MA PERCHÉ QUEST’ULTIMO passaggio? La procedura Tris prevede di solito un periodo di tre mesi durante il quale la Commissione Ue e gli altri Stati membri possono inviare al Paese che ha fatto pervenire la notifica a Bruxelles un’opinione dettagliata oppure singole osservazioni. In questo lasso di tempo, anche detto standstill period che può estendersi fino a sei mesi nel caso in cui lo Stato (in questo caso l’Italia) riceva un’opinione dettagliata, la legge non può essere adottata.

Ora, l’anomalia italiana è che la legge è già stata promulgata il 1 dicembre, è in Gazzetta ufficiale ed entrerà in vigore il 16 dicembre. Ecco perché la Commissione, rimarcando l’eccezionalità della situazione (anche se quello italiano non è a dire il vero un caso isolato), ha menzionato la possibilità dei ricorsi.

Una fonte dei gruppi parlamentari europei raggiunta dal manifesto afferma che è altamente probabile che la Commissione farà un richiamo all’Italia per chiedere la modifica del testo di legge. Per come è scritto, non è chiaro se con esso si voglia impedire l’importazione in Italia della carne coltivata all’estero da produttori stranieri, oltre che bloccare la produzione italiana. Se questo fosse il caso, la Commissione interverrebbe certamente, chiedendo modifiche per impedire un danno al mercato comune europeo.

In una interpretazione più limitata, ovvero che la legge preveda soltanto il divieto ai produttori italiani, il danno sarebbe comunque ingente per l’Italia. E anche in questa circostanza, non è escluso che Bruxelles possa ugualmente fare osservazioni a quello che sarebbe comunque un danno per la competitività a livello Ue.

UN’ALTRA FONTE parlamentare – meno severa nei confronti della mossa di Roma – osserva invece che il problema della legge italiana in questione è soprattutto quello di andare a vietare qualcosa che sul mercato ancora non c’è.
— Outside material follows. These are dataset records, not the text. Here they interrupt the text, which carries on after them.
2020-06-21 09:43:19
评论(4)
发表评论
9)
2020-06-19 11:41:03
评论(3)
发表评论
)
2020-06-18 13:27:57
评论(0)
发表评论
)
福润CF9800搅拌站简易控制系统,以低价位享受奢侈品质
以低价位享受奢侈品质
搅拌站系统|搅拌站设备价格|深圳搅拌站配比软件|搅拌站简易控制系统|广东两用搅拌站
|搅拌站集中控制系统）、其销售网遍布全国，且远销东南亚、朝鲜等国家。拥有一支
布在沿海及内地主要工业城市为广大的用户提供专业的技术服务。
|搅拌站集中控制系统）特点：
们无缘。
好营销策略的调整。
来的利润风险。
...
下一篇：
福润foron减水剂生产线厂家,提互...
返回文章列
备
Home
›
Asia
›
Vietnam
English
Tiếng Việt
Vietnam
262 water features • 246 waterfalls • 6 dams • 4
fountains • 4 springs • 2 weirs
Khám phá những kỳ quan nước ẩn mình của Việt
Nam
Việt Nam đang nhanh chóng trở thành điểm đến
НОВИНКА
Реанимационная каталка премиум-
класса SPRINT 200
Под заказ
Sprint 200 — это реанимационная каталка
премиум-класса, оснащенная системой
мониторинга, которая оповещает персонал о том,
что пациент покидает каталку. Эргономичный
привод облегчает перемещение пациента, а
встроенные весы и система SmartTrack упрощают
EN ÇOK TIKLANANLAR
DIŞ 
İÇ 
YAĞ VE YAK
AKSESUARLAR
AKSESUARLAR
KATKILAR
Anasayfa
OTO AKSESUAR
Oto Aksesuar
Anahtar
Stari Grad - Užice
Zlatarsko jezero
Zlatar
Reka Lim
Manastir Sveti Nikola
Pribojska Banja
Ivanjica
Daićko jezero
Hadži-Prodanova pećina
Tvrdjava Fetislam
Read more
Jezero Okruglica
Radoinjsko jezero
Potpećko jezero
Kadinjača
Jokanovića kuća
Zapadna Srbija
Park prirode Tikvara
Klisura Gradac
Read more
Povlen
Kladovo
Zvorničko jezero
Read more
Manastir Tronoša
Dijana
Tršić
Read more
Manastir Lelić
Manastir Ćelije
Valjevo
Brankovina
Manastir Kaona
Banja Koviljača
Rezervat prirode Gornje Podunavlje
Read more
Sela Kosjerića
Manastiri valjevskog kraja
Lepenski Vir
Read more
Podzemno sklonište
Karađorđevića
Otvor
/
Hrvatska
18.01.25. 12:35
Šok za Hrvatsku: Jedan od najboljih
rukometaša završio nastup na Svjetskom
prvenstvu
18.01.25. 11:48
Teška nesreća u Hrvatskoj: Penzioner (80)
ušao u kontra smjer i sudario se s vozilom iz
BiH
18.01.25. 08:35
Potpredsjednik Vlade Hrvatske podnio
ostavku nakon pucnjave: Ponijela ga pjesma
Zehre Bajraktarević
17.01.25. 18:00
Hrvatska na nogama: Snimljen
Se dunque il provvedimento, una volta in vigore, non blocca la libera circolazione delle merci, su cosa dovrebbero concentrarsi le osservazioni Ue?

«È positivo che il governo abbia ripresentato il testo all’Unione europea attraverso la procedura Tris, impegnandosi a conformarsi alle osservazioni ricevute dalla Commissione», osserva Francesca Gallelli, consulente per l’organizzazione no profit The Good Food Institute. «Ci auguriamo che Stati membri e Commissione esaminino con attenzione il provvedimento per garantire la coerenza nel mercato unico e che l’Italia non si trovi in posizione di svantaggio rispetto agli altri Paesi europei».

«La scelta fatta dall’Italia è suicida e non solo per ragioni di sostenibilità ambientale» affonda Ignazio Corrao, eurodeputato indipendente nel gruppo dei Verdi europei. «Quella del governo Meloni è solo propaganda, che ritarderà l’ingresso del nostro Paese nel mercato della carne sintetica di due o forse tre anni», conclude Corrao, facendo riferimento all’impossibilità di fatto di bloccare lo sviluppo del settore in Italia nell’immediato futuro.